Напротив, зло – это отход от Бога в своеволие. Презрение к закону, данному человеку Творцом. Поскольку Бог – единственный первоисточник жизни, то отход от Него есть смерть, превращение в ничто. Грех – это и есть такое самоуничтожение, хотя с точки зрения самого совершающего грех человека, он самоутверждается, реализуя поставленные им перед собой цели. Человек не может вполне понять своим умом, почему-то хорошо, а это плохо, желание плохого к тому же часто застилает ему глаза. Отсюда – закон – это объективированная, но не объясненная воля Бога. Во многих религиях именно божественный закон является нитью, ведущей человека к своему Творцу, к блаженству и бессмертию.

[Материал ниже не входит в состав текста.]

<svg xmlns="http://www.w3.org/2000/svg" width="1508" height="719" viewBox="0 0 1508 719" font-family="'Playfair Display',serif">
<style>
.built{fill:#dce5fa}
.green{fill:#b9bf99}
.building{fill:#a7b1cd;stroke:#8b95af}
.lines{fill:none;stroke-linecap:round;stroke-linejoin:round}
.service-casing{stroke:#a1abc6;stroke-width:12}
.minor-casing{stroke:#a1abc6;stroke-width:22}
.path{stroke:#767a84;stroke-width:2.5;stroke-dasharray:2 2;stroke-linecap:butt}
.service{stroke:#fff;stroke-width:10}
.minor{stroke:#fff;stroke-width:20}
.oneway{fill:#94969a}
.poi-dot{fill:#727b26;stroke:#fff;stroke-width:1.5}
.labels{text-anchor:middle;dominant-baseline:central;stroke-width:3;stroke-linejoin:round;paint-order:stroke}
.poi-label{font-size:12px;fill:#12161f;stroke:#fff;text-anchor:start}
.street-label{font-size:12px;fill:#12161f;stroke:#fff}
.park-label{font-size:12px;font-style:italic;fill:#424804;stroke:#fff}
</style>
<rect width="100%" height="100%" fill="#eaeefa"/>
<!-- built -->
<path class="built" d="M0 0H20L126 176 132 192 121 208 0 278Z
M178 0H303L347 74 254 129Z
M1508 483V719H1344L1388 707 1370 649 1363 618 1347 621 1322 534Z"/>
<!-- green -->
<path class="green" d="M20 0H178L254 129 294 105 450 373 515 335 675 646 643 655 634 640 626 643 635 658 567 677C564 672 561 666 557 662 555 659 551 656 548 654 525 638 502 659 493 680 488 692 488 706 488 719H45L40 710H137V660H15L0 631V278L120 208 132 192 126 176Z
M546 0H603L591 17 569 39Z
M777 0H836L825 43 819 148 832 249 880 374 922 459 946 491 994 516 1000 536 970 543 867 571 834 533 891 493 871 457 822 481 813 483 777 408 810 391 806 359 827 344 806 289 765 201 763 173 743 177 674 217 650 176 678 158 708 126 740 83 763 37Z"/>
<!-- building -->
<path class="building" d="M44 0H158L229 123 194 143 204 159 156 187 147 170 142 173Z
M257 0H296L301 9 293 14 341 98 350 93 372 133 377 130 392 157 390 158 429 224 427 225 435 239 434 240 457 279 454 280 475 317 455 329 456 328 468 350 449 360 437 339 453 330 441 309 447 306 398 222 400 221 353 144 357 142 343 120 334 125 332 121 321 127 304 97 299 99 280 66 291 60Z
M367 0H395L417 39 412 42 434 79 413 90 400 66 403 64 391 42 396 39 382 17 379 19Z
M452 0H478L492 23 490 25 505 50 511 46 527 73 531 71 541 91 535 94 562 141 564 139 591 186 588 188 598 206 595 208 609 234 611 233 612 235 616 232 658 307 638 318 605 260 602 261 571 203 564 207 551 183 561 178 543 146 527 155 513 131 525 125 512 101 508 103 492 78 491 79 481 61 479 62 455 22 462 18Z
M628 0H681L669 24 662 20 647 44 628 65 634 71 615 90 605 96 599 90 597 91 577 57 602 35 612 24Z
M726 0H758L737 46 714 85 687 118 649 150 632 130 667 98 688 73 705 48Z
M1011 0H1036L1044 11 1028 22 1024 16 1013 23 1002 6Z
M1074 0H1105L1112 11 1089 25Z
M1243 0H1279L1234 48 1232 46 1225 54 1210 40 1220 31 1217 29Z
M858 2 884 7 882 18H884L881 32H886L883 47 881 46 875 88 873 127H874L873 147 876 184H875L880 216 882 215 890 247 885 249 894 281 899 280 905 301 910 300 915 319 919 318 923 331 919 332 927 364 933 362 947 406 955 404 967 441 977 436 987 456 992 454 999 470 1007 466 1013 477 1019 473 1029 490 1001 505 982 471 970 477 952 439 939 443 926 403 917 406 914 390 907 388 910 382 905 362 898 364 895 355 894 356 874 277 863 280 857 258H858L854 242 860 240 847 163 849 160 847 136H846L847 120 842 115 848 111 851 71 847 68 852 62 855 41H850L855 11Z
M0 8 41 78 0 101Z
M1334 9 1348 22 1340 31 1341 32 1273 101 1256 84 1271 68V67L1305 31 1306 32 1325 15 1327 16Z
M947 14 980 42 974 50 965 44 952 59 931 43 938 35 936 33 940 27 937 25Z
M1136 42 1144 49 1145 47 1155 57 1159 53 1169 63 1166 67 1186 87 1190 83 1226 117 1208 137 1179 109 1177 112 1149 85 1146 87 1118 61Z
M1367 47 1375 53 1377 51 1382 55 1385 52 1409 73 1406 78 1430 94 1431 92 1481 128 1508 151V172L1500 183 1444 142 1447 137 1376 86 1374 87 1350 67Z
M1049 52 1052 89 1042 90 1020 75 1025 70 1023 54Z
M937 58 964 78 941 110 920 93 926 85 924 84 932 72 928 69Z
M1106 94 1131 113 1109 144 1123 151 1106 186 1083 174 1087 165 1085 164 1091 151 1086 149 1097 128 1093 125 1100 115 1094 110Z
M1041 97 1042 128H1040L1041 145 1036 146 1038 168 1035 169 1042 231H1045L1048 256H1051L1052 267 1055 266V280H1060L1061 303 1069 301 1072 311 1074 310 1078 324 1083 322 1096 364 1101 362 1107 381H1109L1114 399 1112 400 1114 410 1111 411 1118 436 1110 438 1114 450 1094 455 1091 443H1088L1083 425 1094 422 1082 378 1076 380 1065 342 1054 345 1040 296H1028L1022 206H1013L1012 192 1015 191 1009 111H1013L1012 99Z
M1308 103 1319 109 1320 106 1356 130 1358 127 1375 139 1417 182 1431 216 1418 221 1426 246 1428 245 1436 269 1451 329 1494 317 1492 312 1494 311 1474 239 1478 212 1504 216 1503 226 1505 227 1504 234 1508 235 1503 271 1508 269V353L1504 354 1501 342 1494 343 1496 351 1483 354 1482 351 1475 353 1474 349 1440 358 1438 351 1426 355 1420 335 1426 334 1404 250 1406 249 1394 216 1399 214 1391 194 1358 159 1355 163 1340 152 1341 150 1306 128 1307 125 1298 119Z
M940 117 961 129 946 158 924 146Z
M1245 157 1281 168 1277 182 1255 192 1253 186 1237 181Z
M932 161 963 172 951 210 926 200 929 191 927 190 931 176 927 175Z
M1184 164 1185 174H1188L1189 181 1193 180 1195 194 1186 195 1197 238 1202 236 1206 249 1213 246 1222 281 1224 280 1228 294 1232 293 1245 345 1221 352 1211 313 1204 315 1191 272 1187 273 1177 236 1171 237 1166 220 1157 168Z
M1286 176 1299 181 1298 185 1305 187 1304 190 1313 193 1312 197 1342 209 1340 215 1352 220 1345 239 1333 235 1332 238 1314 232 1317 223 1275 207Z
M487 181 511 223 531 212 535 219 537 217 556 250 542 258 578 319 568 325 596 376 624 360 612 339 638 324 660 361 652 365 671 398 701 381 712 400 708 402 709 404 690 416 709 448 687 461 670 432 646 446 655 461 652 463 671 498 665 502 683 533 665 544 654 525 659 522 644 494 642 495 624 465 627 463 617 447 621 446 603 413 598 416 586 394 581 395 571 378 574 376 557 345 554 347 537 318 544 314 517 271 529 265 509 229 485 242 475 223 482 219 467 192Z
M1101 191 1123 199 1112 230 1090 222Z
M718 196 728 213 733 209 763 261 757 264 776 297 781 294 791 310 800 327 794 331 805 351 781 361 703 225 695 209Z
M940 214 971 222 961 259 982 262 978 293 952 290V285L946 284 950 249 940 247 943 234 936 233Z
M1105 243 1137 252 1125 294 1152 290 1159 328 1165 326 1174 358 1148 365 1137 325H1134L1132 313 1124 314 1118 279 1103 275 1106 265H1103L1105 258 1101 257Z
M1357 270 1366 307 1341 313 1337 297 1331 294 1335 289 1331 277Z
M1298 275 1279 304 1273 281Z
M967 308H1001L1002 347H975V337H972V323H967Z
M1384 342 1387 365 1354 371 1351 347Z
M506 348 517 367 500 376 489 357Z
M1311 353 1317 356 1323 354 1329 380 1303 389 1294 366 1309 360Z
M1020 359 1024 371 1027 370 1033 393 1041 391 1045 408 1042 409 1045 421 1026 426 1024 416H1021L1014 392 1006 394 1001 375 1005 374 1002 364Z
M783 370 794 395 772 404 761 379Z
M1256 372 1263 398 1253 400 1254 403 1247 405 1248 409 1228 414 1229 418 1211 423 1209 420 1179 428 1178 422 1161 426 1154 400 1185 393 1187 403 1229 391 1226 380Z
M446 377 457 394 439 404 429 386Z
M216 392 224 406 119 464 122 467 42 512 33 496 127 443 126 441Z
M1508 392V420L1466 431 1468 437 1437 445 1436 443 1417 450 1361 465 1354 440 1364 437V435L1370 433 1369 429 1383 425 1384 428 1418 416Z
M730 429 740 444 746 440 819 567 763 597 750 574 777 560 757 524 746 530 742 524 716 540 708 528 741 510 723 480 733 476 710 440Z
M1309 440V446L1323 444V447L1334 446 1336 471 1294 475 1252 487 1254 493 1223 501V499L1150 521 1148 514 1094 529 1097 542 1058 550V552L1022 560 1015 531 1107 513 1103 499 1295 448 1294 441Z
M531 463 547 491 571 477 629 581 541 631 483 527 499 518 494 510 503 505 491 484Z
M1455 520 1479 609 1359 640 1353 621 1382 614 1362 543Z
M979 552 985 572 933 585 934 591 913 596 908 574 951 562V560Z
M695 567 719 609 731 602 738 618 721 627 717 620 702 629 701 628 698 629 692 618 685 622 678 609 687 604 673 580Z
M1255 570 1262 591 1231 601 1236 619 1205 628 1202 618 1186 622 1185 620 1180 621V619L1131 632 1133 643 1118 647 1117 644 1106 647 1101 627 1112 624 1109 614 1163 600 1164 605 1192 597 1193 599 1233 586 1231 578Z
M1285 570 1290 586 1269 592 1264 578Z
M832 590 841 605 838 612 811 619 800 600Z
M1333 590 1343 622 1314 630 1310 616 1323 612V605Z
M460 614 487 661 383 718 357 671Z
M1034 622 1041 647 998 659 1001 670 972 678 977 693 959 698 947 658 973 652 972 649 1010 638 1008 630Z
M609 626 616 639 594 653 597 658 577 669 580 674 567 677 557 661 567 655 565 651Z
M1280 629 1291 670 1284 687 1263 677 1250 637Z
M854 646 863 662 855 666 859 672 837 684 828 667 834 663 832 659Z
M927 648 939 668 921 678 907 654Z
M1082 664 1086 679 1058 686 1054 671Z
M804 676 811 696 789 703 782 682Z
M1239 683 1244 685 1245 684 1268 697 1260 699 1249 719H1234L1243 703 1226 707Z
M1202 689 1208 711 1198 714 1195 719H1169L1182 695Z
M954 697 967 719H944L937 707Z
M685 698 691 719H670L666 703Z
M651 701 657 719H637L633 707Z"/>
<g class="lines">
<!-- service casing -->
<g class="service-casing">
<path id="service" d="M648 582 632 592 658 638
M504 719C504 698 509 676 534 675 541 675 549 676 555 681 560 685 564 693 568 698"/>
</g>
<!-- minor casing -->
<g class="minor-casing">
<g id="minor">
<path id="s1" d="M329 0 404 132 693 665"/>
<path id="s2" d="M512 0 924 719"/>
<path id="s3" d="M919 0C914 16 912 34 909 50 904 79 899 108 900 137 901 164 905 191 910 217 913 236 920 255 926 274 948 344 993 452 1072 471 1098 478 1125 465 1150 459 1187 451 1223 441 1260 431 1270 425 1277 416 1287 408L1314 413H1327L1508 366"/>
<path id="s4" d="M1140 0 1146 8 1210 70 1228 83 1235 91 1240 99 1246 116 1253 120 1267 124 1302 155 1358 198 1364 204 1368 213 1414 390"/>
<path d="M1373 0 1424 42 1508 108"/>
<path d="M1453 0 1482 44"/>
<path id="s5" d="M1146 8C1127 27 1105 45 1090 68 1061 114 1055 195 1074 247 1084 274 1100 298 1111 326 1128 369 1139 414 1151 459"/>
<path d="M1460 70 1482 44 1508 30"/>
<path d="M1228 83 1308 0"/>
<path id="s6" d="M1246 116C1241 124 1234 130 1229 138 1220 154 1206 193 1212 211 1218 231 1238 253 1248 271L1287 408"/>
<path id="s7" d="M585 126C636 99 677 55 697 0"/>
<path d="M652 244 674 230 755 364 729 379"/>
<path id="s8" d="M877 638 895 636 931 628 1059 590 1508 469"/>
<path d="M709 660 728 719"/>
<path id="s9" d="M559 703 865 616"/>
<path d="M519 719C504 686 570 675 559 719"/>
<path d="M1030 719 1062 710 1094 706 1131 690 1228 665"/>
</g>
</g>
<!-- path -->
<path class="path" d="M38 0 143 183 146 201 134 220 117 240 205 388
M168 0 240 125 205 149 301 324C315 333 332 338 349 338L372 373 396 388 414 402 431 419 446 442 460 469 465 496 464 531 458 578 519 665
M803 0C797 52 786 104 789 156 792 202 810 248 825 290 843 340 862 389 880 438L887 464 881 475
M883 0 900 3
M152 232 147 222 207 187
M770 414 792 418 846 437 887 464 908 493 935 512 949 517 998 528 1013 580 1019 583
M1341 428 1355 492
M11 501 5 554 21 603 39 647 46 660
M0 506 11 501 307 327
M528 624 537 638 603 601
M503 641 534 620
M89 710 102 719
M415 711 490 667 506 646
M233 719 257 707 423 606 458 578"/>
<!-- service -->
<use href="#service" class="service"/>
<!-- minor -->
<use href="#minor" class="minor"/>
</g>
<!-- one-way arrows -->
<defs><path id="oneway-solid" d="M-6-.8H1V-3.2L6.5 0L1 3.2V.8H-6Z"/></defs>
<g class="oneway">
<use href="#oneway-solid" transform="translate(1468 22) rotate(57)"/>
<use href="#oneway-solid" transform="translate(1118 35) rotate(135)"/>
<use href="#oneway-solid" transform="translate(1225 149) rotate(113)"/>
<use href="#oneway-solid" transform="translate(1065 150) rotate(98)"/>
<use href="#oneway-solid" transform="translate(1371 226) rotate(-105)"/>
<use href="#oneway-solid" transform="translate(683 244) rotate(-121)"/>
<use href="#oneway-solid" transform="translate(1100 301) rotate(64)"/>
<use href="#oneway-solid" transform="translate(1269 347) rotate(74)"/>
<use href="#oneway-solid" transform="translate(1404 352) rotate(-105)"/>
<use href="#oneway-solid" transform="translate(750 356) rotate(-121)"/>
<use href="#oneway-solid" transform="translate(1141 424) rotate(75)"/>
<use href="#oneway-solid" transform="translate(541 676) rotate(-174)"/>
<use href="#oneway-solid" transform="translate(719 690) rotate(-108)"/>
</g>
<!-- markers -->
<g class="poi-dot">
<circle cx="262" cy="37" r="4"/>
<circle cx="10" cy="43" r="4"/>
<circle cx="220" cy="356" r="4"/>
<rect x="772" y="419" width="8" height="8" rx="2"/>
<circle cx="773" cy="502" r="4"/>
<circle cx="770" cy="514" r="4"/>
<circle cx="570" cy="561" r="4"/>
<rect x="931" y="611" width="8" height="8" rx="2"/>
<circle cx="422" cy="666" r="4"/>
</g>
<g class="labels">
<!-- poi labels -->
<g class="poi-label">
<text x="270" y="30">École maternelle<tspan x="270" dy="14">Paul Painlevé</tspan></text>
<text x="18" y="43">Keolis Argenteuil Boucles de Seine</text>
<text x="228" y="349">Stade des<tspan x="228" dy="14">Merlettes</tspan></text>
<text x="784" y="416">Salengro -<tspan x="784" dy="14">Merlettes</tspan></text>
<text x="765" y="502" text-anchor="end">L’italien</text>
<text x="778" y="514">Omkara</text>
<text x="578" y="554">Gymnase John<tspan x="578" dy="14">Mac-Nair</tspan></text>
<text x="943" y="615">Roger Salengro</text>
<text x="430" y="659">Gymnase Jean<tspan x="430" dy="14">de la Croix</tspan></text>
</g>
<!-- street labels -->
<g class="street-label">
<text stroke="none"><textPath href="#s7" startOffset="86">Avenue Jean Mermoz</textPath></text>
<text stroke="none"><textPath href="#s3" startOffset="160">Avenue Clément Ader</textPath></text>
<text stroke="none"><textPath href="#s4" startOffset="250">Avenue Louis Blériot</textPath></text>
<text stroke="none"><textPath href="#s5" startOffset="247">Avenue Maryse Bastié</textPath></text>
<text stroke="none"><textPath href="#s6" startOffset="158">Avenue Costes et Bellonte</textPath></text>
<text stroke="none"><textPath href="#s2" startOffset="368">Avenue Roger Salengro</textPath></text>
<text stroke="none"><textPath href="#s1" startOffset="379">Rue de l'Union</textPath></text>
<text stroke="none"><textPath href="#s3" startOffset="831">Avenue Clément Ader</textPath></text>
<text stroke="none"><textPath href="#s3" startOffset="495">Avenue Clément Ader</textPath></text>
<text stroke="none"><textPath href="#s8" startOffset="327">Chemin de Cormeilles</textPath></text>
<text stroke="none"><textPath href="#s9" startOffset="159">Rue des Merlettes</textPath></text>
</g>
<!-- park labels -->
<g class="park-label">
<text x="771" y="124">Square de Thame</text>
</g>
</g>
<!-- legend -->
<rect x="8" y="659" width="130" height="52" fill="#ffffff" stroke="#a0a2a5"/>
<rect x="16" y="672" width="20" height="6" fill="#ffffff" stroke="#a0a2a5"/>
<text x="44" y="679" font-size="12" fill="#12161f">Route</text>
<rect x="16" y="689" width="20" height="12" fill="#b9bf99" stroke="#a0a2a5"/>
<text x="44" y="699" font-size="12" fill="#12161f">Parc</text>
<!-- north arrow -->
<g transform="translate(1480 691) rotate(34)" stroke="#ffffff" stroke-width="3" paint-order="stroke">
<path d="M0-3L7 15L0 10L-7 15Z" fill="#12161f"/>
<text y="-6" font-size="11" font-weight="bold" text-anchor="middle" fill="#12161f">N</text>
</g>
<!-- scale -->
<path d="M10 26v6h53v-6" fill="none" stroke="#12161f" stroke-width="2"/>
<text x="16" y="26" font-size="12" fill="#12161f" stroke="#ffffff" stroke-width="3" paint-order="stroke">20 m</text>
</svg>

Разделение заупокойных обычаев, различия в топографии погребений детей и взрослых с наибольшей достоверностью могут быть объяснены именно сознанием греховности взрослого человека. Но так же и убежденностью в безгрешности младенцев. Поэтому мы можем предположить, что в эпоху неолита грех считался делом рук самого человека, его свободного волевого выбора. Понятно, что младенец такой выбор сделать еще не может и потому сохраняет безгрешность. Умерший взрослый начинает сознаваться, как вместилище грехов, которые могут перейти на живых, продолжающих жить в доме, где он покоится. Ведь мысль о взаимообмене силами живых и умерших за несколько тысячелетий доразделения дома и кладбища уже легла основанием религиозного бытия человека, вызвав к жизни, как мы предположили, и оседлость, и доместикацию. Но тогда, в протонеолите и раннем неолите этот «взаимообмен» воспринимался как благо, теперь же – как вредоносная опасность. И мертвые покидают мир живых. Их обителью отныне становится некрополь – город мертвых, кладбище.